INSTRUCTIONS TO FOLLOW → Output exactly the lines between the line that contains "Rechtsbijstandverzekering" and the last line of the material, counting both.

MATERIAL PROVIDED →
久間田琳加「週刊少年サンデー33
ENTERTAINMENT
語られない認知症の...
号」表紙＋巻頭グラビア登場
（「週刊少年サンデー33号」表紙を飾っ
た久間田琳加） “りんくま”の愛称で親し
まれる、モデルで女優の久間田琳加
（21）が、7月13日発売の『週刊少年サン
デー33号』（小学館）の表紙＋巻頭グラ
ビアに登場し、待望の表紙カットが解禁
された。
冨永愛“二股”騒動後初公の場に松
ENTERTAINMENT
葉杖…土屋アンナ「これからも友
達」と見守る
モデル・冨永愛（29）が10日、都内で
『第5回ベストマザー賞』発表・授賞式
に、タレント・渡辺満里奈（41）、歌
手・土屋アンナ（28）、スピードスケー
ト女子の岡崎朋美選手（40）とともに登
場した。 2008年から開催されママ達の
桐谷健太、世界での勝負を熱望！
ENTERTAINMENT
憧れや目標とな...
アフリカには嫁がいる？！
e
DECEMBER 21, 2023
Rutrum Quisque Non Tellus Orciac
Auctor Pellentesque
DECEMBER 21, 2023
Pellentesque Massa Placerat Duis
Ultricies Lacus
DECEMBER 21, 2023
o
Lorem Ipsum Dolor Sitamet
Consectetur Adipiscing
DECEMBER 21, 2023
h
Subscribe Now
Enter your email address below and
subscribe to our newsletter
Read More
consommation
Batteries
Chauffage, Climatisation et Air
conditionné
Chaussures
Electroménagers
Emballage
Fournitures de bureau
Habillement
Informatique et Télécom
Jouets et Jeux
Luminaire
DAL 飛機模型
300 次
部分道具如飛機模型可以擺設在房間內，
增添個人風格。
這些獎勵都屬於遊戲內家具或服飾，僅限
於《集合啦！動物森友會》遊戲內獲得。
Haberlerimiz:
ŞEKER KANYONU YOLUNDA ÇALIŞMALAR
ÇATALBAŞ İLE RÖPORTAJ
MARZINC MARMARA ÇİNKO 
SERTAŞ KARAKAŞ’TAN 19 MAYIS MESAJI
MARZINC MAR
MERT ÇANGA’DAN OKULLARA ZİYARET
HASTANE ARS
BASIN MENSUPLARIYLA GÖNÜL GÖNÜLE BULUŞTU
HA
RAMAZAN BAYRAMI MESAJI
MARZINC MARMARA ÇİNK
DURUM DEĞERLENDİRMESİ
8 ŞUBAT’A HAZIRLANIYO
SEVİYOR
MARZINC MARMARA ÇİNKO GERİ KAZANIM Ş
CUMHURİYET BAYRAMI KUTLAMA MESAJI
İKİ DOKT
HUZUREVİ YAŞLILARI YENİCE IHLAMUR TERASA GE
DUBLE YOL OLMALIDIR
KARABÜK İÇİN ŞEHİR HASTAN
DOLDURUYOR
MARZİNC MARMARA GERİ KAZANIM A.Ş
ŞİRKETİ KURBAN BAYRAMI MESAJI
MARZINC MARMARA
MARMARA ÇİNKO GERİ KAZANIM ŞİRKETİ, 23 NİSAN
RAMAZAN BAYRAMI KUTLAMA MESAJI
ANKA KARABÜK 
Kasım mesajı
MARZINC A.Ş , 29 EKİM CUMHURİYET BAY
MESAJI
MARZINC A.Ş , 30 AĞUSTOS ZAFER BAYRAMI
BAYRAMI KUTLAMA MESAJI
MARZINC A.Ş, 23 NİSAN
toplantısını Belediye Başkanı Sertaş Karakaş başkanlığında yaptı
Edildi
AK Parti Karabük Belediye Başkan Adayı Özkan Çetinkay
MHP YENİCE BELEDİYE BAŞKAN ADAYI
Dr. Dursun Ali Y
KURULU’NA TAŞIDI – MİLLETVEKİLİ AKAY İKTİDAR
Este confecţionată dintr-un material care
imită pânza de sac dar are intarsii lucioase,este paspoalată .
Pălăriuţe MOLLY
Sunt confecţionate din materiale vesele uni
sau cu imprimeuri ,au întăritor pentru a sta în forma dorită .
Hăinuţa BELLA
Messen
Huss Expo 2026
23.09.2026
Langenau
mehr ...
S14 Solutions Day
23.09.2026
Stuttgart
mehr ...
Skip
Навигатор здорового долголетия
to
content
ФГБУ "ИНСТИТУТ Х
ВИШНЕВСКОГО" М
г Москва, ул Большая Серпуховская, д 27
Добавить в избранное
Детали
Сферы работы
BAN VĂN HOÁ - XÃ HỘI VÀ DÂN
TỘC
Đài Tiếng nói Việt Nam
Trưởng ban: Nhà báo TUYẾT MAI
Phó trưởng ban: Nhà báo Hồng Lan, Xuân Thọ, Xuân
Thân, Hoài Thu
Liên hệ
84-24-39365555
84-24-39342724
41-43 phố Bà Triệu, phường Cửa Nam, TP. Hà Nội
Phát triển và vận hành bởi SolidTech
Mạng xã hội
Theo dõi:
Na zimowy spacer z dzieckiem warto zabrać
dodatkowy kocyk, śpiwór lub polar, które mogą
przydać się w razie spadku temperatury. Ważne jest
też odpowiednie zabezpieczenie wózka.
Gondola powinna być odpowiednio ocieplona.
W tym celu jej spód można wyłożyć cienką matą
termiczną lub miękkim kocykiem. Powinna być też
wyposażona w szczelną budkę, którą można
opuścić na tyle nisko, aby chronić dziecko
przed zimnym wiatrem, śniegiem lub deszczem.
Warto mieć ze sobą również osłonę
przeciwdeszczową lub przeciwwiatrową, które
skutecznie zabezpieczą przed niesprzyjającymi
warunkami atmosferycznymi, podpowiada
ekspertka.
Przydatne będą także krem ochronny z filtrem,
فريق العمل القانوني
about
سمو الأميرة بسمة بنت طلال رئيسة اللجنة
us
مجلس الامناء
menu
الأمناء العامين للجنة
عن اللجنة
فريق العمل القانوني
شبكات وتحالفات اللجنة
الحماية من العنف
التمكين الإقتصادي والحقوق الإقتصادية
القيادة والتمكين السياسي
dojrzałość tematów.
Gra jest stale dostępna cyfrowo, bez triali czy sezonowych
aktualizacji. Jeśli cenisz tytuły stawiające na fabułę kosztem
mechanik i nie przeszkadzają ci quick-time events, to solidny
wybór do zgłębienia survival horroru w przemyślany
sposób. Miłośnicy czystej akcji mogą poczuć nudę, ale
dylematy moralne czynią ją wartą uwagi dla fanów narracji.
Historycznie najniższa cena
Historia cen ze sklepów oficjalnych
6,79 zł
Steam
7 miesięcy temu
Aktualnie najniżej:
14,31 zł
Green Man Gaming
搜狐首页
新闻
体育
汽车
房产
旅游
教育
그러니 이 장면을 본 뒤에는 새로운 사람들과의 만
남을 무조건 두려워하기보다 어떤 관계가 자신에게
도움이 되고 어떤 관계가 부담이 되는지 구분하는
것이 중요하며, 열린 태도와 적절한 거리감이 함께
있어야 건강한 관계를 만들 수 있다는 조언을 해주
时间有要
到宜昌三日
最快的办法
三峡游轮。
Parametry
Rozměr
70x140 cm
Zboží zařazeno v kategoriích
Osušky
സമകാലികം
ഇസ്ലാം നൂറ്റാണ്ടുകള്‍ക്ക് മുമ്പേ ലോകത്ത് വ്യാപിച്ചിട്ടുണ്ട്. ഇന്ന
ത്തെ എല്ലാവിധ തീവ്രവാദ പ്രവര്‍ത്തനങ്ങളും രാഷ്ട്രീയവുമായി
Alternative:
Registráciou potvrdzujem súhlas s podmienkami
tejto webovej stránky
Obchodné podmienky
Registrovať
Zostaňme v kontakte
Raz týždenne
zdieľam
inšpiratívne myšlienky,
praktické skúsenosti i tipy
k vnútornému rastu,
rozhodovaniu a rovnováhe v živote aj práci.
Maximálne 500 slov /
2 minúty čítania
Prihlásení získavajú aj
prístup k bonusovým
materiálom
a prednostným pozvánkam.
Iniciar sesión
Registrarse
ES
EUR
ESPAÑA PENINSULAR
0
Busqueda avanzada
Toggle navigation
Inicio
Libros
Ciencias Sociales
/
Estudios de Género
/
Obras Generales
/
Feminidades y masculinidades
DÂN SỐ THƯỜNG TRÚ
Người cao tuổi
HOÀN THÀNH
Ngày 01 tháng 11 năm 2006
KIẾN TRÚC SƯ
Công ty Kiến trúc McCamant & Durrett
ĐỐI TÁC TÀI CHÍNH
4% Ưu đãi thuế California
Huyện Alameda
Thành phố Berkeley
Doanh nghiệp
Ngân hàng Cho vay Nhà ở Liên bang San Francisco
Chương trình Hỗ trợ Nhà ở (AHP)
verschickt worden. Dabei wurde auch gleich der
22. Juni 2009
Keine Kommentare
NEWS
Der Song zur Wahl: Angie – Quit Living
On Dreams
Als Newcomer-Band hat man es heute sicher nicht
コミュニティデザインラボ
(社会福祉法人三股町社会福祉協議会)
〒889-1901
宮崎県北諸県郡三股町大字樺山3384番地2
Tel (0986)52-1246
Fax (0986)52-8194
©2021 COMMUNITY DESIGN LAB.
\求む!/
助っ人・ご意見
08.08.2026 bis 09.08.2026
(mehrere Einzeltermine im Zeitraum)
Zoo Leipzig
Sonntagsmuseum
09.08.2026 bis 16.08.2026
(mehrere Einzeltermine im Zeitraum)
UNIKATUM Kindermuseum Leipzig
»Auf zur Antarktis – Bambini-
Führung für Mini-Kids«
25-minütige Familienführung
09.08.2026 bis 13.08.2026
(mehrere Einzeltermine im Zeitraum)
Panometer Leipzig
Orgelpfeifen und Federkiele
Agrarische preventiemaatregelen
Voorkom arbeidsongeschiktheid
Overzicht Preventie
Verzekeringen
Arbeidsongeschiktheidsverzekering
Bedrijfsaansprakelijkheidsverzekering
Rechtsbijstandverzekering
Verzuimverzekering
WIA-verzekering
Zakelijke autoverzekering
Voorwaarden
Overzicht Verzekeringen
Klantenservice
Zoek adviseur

PROBLEM SOLUTION →
Rechtsbijstandverzekering
Verzuimverzekering
WIA-verzekering
Zakelijke autoverzekering
Voorwaarden
Overzicht Verzekeringen
Klantenservice
Zoek adviseur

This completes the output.